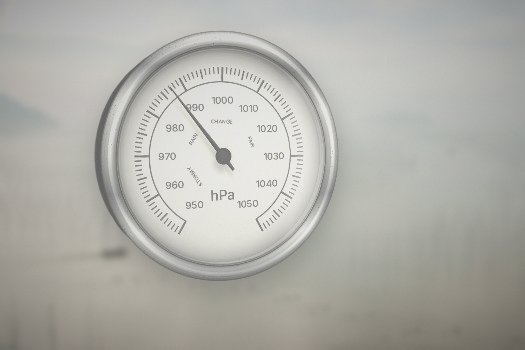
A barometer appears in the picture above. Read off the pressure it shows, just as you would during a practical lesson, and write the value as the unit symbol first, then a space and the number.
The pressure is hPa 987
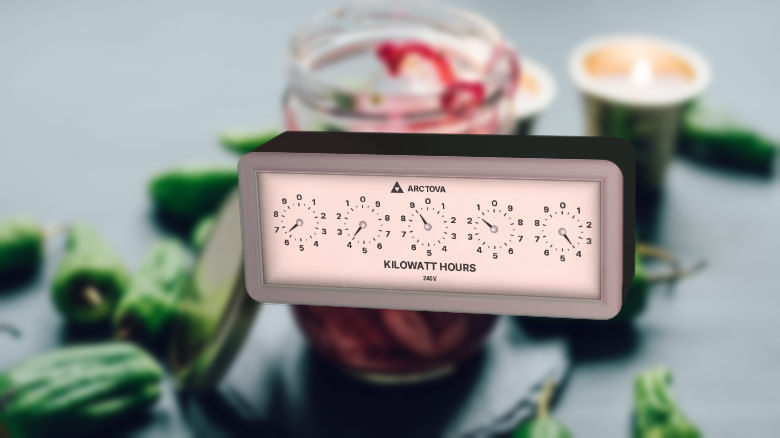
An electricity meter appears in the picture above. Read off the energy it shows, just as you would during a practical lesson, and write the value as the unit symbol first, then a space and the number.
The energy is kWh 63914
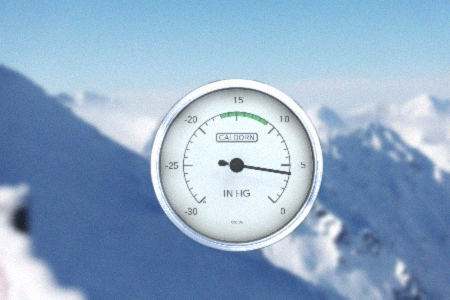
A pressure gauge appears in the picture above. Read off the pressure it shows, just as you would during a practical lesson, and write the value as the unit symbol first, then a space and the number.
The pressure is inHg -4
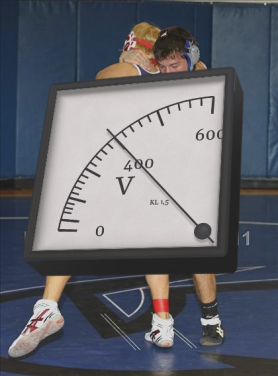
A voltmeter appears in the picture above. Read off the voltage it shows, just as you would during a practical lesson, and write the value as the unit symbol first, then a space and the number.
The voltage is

============================================================

Work to be completed: Swap "practical lesson" for "laboratory class" in everything from the start of the entries down to the line containing "The pressure is hPa 987", leaving all other wording unchanged. Omit the pictures from your answer.

Task result:
A barometer appears in the picture above. Read off the pressure it shows, just as you would during a laboratory class, and write the value as the unit symbol first, then a space and the number.
The pressure is hPa 987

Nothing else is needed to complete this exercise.